__Work task__
A full, word-for-word copy of the listing below is needed; leave the images out of it.

__Information provided__
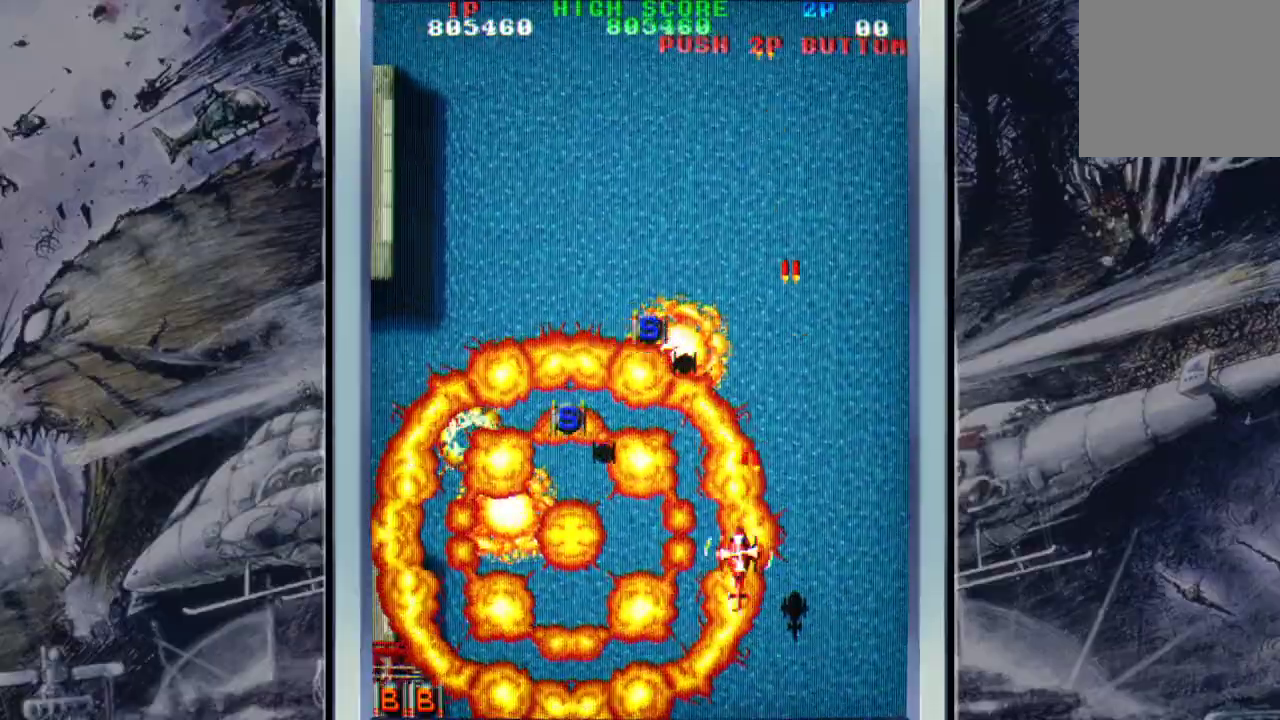
{"buttons": [], "left_stick": "up", "events": [[67, "A", "up"], [167, "A", "down"], [167, "left_stick", "up"], [267, "A", "up"], [333, "A", "down"], [500, "A", "up"]]}
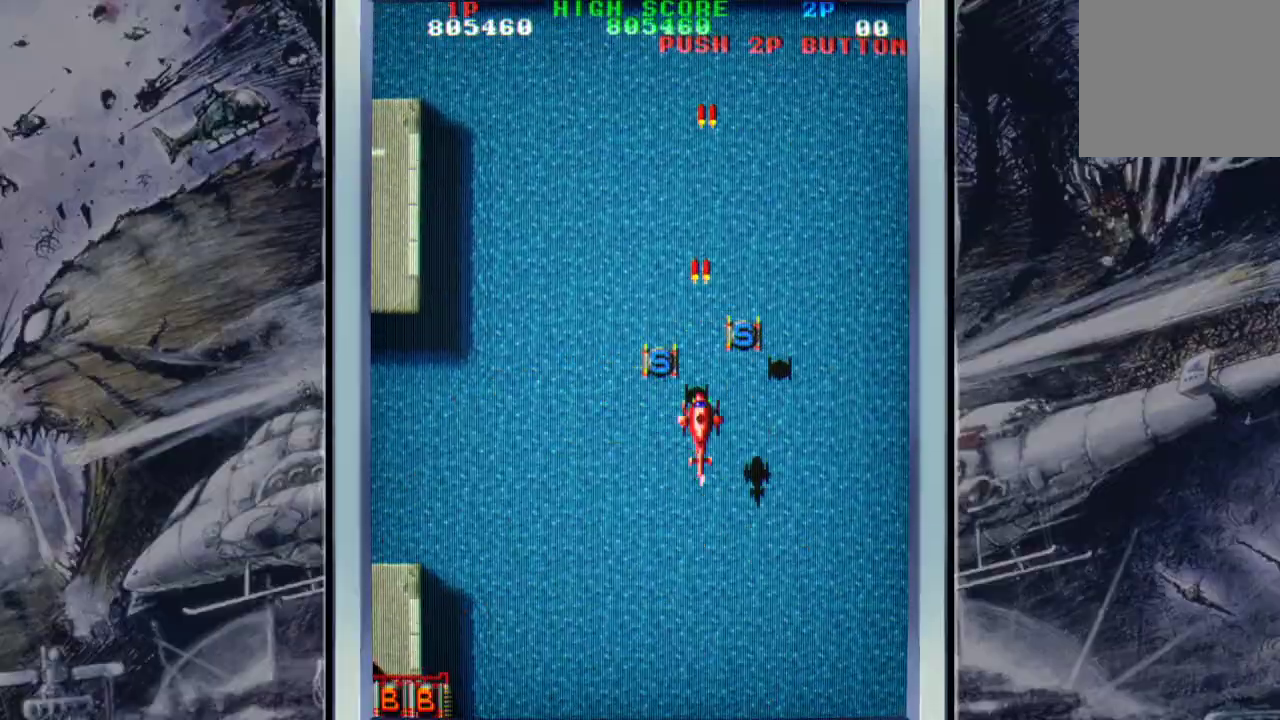
{"buttons": ["A"], "left_stick": "down-right", "events": [[33, "left_stick", "up-left"], [67, "A", "down"], [167, "A", "up"], [200, "left_stick", "up-right"], [267, "A", "down"], [300, "left_stick", "right"], [367, "A", "up"], [400, "left_stick", "down-right"], [433, "A", "down"]]}
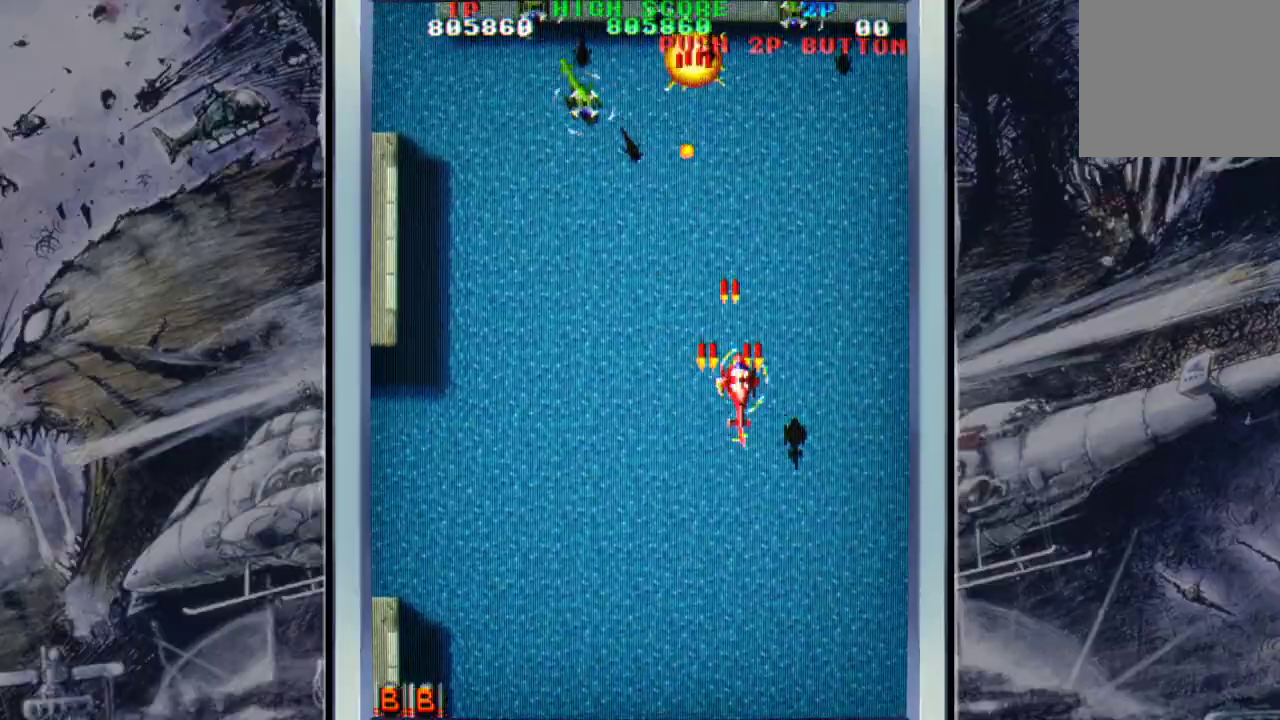
{"buttons": ["A"], "left_stick": "down-left", "events": [[33, "A", "up"], [133, "A", "down"], [167, "left_stick", "down-left"], [233, "A", "up"], [333, "A", "down"], [433, "A", "up"], [500, "A", "down"]]}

__Answer space__
{"buttons": [], "left_stick": "up", "events": [[67, "A", "up"], [167, "A", "down"], [167, "left_stick", "up"], [267, "A", "up"], [333, "A", "down"], [500, "A", "up"]]}
{"buttons": ["A"], "left_stick": "down-right", "events": [[33, "left_stick", "up-left"], [67, "A", "down"], [167, "A", "up"], [200, "left_stick", "up-right"], [267, "A", "down"], [300, "left_stick", "right"], [367, "A", "up"], [400, "left_stick", "down-right"], [433, "A", "down"]]}
{"buttons": ["A"], "left_stick": "down-left", "events": [[33, "A", "up"], [133, "A", "down"], [167, "left_stick", "down-left"], [233, "A", "up"], [333, "A", "down"], [433, "A", "up"], [500, "A", "down"]]}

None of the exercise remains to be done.